● **INFORMATION SUPPLIED**:

====

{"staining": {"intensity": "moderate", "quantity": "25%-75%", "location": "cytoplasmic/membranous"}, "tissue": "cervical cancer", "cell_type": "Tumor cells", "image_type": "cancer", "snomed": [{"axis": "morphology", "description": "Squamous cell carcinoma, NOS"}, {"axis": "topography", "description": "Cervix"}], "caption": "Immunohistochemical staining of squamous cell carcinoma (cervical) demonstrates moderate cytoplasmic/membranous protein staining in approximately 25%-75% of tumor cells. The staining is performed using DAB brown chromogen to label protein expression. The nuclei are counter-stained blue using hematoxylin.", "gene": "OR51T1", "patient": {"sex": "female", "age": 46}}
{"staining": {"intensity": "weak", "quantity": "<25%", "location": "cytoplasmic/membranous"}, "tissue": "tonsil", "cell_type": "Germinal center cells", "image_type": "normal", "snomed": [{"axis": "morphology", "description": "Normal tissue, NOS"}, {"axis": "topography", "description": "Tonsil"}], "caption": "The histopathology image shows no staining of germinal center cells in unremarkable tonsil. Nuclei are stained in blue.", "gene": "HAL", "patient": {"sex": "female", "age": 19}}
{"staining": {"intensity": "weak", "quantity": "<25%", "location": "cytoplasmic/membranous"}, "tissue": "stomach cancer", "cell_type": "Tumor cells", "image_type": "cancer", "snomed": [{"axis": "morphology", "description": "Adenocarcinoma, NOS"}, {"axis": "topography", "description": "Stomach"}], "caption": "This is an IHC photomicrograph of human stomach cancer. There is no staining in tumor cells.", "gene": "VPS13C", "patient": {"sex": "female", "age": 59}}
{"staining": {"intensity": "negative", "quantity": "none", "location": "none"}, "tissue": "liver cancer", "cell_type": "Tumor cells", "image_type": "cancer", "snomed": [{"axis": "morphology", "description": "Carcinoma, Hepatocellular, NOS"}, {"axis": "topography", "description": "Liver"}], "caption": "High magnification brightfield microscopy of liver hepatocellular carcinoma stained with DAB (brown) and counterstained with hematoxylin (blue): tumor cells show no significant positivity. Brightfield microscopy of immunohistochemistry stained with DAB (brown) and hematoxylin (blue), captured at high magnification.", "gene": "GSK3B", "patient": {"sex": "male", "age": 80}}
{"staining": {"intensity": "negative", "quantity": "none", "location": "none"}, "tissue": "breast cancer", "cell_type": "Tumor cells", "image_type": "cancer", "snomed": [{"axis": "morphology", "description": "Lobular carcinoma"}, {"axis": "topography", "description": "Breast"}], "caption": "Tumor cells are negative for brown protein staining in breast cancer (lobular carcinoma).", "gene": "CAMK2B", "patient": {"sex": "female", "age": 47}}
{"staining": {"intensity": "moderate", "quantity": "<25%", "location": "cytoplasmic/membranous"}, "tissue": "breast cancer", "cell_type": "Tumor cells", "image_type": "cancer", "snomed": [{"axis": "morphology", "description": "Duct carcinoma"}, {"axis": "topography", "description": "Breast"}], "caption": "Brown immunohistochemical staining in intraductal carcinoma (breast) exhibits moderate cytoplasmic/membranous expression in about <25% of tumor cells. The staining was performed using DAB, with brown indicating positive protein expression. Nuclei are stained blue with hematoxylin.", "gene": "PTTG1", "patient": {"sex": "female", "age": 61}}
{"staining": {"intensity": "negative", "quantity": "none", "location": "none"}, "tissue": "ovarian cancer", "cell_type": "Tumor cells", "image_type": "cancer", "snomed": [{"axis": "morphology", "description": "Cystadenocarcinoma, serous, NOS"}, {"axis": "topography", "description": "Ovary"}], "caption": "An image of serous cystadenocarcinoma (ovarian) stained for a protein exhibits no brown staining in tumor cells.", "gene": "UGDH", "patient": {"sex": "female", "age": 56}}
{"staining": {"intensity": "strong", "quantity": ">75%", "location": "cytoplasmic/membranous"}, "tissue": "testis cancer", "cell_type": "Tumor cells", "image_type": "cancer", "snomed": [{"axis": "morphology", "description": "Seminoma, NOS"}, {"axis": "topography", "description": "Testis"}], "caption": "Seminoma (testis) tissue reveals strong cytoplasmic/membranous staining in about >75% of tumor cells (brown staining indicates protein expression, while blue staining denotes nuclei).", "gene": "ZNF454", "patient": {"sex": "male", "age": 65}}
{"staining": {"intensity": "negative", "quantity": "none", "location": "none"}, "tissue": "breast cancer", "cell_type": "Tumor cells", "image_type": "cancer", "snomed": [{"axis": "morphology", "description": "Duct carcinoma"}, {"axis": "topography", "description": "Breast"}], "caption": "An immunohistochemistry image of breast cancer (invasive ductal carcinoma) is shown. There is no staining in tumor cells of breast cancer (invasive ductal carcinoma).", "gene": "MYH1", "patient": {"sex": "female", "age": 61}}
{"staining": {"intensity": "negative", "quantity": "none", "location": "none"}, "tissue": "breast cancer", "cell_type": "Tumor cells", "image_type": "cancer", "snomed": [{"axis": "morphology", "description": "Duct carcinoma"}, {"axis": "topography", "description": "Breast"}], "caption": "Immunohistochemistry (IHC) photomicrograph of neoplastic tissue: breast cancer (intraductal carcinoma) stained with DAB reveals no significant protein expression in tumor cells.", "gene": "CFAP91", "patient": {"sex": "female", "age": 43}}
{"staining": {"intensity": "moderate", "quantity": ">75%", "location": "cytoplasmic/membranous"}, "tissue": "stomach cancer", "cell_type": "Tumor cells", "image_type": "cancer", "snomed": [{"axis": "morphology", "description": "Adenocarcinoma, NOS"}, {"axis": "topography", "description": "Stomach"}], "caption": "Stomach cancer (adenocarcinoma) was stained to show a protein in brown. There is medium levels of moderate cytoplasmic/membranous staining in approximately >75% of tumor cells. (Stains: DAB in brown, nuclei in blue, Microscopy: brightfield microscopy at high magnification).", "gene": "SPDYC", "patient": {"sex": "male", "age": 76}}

====

● **WHAT THE TASK REQUIRES**: Write out the whole listing verbatim.

● **WRITTEN ANSWER**:
{"staining": {"intensity": "moderate", "quantity": "25%-75%", "location": "cytoplasmic/membranous"}, "tissue": "cervical cancer", "cell_type": "Tumor cells", "image_type": "cancer", "snomed": [{"axis": "morphology", "description": "Squamous cell carcinoma, NOS"}, {"axis": "topography", "description": "Cervix"}], "caption": "Immunohistochemical staining of squamous cell carcinoma (cervical) demonstrates moderate cytoplasmic/membranous protein staining in approximately 25%-75% of tumor cells. The staining is performed using DAB brown chromogen to label protein expression. The nuclei are counter-stained blue using hematoxylin.", "gene": "OR51T1", "patient": {"sex": "female", "age": 46}}
{"staining": {"intensity": "weak", "quantity": "<25%", "location": "cytoplasmic/membranous"}, "tissue": "tonsil", "cell_type": "Germinal center cells", "image_type": "normal", "snomed": [{"axis": "morphology", "description": "Normal tissue, NOS"}, {"axis": "topography", "description": "Tonsil"}], "caption": "The histopathology image shows no staining of germinal center cells in unremarkable tonsil. Nuclei are stained in blue.", "gene": "HAL", "patient": {"sex": "female", "age": 19}}
{"staining": {"intensity": "weak", "quantity": "<25%", "location": "cytoplasmic/membranous"}, "tissue": "stomach cancer", "cell_type": "Tumor cells", "image_type": "cancer", "snomed": [{"axis": "morphology", "description": "Adenocarcinoma, NOS"}, {"axis": "topography", "description": "Stomach"}], "caption": "This is an IHC photomicrograph of human stomach cancer. There is no staining in tumor cells.", "gene": "VPS13C", "patient": {"sex": "female", "age": 59}}
{"staining": {"intensity": "negative", "quantity": "none", "location": "none"}, "tissue": "liver cancer", "cell_type": "Tumor cells", "image_type": "cancer", "snomed": [{"axis": "morphology", "description": "Carcinoma, Hepatocellular, NOS"}, {"axis": "topography", "description": "Liver"}], "caption": "High magnification brightfield microscopy of liver hepatocellular carcinoma stained with DAB (brown) and counterstained with hematoxylin (blue): tumor cells show no significant positivity. Brightfield microscopy of immunohistochemistry stained with DAB (brown) and hematoxylin (blue), captured at high magnification.", "gene": "GSK3B", "patient": {"sex": "male", "age": 80}}
{"staining": {"intensity": "negative", "quantity": "none", "location": "none"}, "tissue": "breast cancer", "cell_type": "Tumor cells", "image_type": "cancer", "snomed": [{"axis": "morphology", "description": "Lobular carcinoma"}, {"axis": "topography", "description": "Breast"}], "caption": "Tumor cells are negative for brown protein staining in breast cancer (lobular carcinoma).", "gene": "CAMK2B", "patient": {"sex": "female", "age": 47}}
{"staining": {"intensity": "moderate", "quantity": "<25%", "location": "cytoplasmic/membranous"}, "tissue": "breast cancer", "cell_type": "Tumor cells", "image_type": "cancer", "snomed": [{"axis": "morphology", "description": "Duct carcinoma"}, {"axis": "topography", "description": "Breast"}], "caption": "Brown immunohistochemical staining in intraductal carcinoma (breast) exhibits moderate cytoplasmic/membranous expression in about <25% of tumor cells. The staining was performed using DAB, with brown indicating positive protein expression. Nuclei are stained blue with hematoxylin.", "gene": "PTTG1", "patient": {"sex": "female", "age": 61}}
{"staining": {"intensity": "negative", "quantity": "none", "location": "none"}, "tissue": "ovarian cancer", "cell_type": "Tumor cells", "image_type": "cancer", "snomed": [{"axis": "morphology", "description": "Cystadenocarcinoma, serous, NOS"}, {"axis": "topography", "description": "Ovary"}], "caption": "An image of serous cystadenocarcinoma (ovarian) stained for a protein exhibits no brown staining in tumor cells.", "gene": "UGDH", "patient": {"sex": "female", "age": 56}}
{"staining": {"intensity": "strong", "quantity": ">75%", "location": "cytoplasmic/membranous"}, "tissue": "testis cancer", "cell_type": "Tumor cells", "image_type": "cancer", "snomed": [{"axis": "morphology", "description": "Seminoma, NOS"}, {"axis": "topography", "description": "Testis"}], "caption": "Seminoma (testis) tissue reveals strong cytoplasmic/membranous staining in about >75% of tumor cells (brown staining indicates protein expression, while blue staining denotes nuclei).", "gene": "ZNF454", "patient": {"sex": "male", "age": 65}}
{"staining": {"intensity": "negative", "quantity": "none", "location": "none"}, "tissue": "breast cancer", "cell_type": "Tumor cells", "image_type": "cancer", "snomed": [{"axis": "morphology", "description": "Duct carcinoma"}, {"axis": "topography", "description": "Breast"}], "caption": "An immunohistochemistry image of breast cancer (invasive ductal carcinoma) is shown. There is no staining in tumor cells of breast cancer (invasive ductal carcinoma).", "gene": "MYH1", "patient": {"sex": "female", "age": 61}}
{"staining": {"intensity": "negative", "quantity": "none", "location": "none"}, "tissue": "breast cancer", "cell_type": "Tumor cells", "image_type": "cancer", "snomed": [{"axis": "morphology", "description": "Duct carcinoma"}, {"axis": "topography", "description": "Breast"}], "caption": "Immunohistochemistry (IHC) photomicrograph of neoplastic tissue: breast cancer (intraductal carcinoma) stained with DAB reveals no significant protein expression in tumor cells.", "gene": "CFAP91", "patient": {"sex": "female", "age": 43}}
{"staining": {"intensity": "moderate", "quantity": ">75%", "location": "cytoplasmic/membranous"}, "tissue": "stomach cancer", "cell_type": "Tumor cells", "image_type": "cancer", "snomed": [{"axis": "morphology", "description": "Adenocarcinoma, NOS"}, {"axis": "topography", "description": "Stomach"}], "caption": "Stomach cancer (adenocarcinoma) was stained to show a protein in brown. There is medium levels of moderate cytoplasmic/membranous staining in approximately >75% of tumor cells. (Stains: DAB in brown, nuclei in blue, Microscopy: brightfield microscopy at high magnification).", "gene": "SPDYC", "patient": {"sex": "male", "age": 76}}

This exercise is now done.